Task brief -> Please show every line of the listing that contains the string "Podaj", treating uppercase and lowercase as distinct.

Given records ->

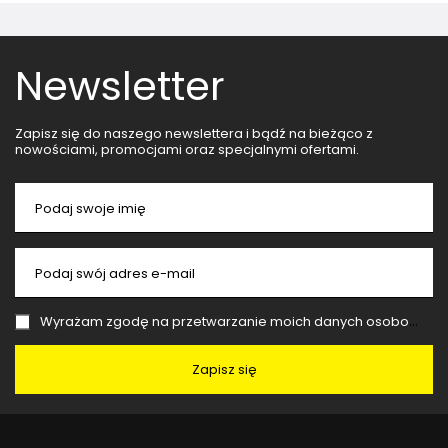
Newsletter
Zapisz się do naszego newslettera i bądź na bieżąco z
nowościami, promocjami oraz specjalnymi ofertami.
Podaj swoje imię
Podaj swój adres e-mail
Wyrażam zgodę na przetwarzanie moich danych osobowych (adres e-mail) na potrzeby wysyłki newslettera z informacją handlową (marketing). Więcej w
Zapisz się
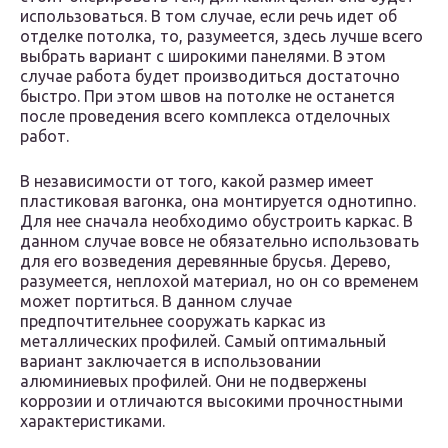
использоваться. В том случае, если речь идет об
отделке потолка, то, разумеется, здесь лучше всего
выбрать вариант с широкими панелями. В этом
случае работа будет производиться достаточно
быстро. При этом швов на потолке не останется
после проведения всего комплекса отделочных
работ.
В независимости от того, какой размер имеет
пластиковая вагонка, она монтируется однотипно.
Для нее сначала необходимо обустроить каркас. В
данном случае вовсе не обязательно использовать
для его возведения деревянные брусья. Дерево,
разумеется, неплохой материал, но он со временем
может портиться. В данном случае
предпочтительнее сооружать каркас из
металлических профилей. Самый оптимальный
вариант заключается в использовании
алюминиевых профилей. Они не подвержены
коррозии и отличаются высокими прочностными
характеристиками.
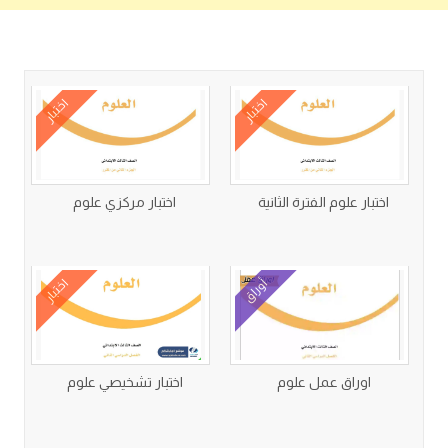
كتب متعلقة
اختبار
اختبار
اختبار علوم الفترة الثانية
اختبار مركزي علوم
أوراق
اختبار
اوراق عمل علوم
اختبار تشخيصي علوم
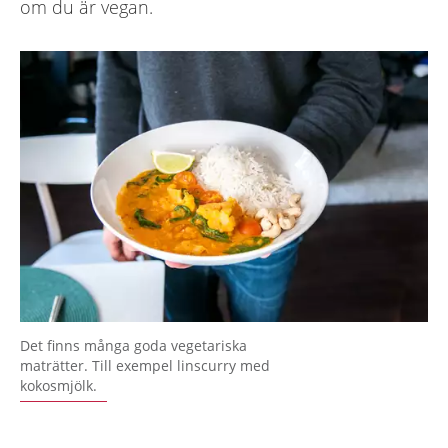
om du är vegan.
Det finns många goda vegetariska
maträtter. Till exempel linscurry med
kokosmjölk.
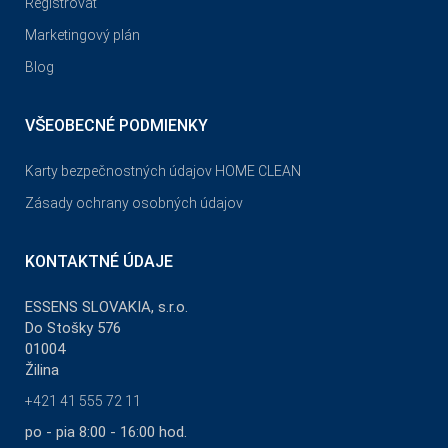
Registrovať
Marketingový plán
Blog
VŠEOBECNÉ PODMIENKY
Karty bezpečnostných údajov HOME CLEAN
Zásady ochrany osobných údajov
KONTAKTNÉ ÚDAJE
ESSENS SLOVAKIA, s.r.o.
Do Stošky 576
01004
Žilina
+421 41 555 72 11
po - pia 8:00 - 16:00 hod.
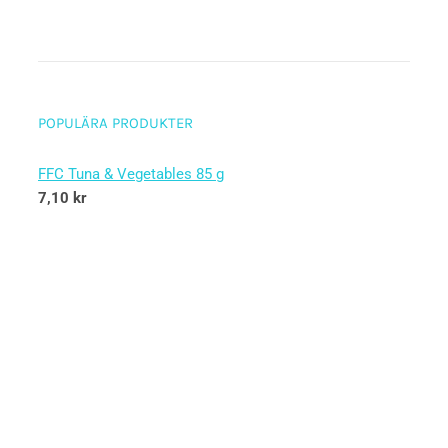
POPULÄRA PRODUKTER
FFC Tuna & Vegetables 85 g
7,10
kr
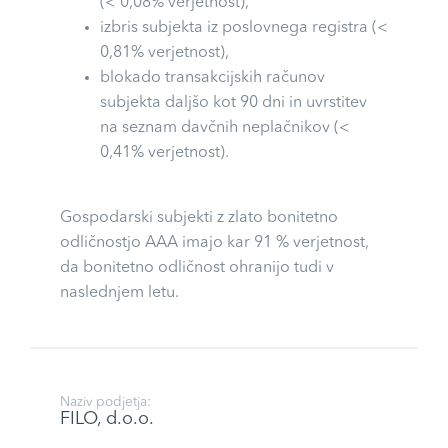
(< 0,08% verjetnost),
izbris subjekta iz poslovnega registra (<
0,81% verjetnost),
blokado transakcijskih računov
subjekta daljšo kot 90 dni in uvrstitev
na seznam davčnih neplačnikov (<
0,41% verjetnost).
Gospodarski subjekti z zlato bonitetno
odličnostjo AAA imajo kar 91 % verjetnost,
da bonitetno odličnost ohranijo tudi v
naslednjem letu.
Naziv podjetja:
FILO, d.o.o.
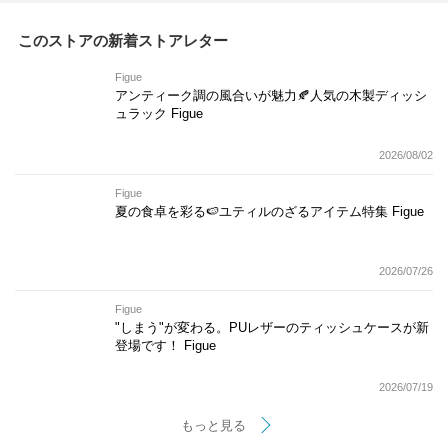
このストアの新着ストアレター
Figue
アンティーク調の風合いが魅力🍂人気の木製ディッシ
ュラック Figue
2026/08/02
Figue
夏の食卓を彩る🍉ユティルのざるアイテム特集 Figue
2026/07/26
Figue
"しまう"が変わる。PUレザーのティッシュケースが新
登場です！ Figue
2026/07/19
もっと見る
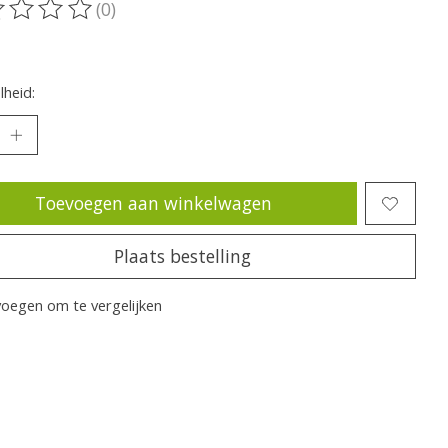
(0)
oordeling van dit product is
0
van de 5
heid:
Toevoegen aan winkelwagen
Plaats bestelling
oegen om te vergelijken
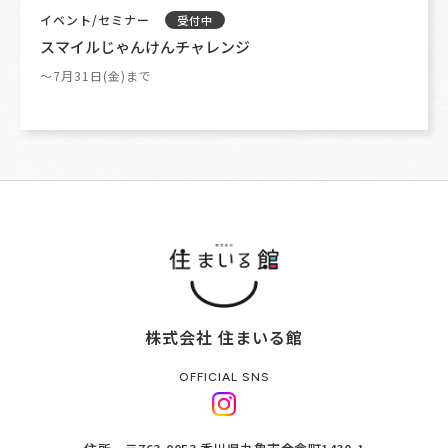
イベント/セミナー
受付中
スマイルじゃんけんチャレンジ
～7月31日(金)まで
株式会社 住まいる館
OFFICIAL SNS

Solution to this exercise ->
Podaj swoje imię
Podaj swój adres e-mail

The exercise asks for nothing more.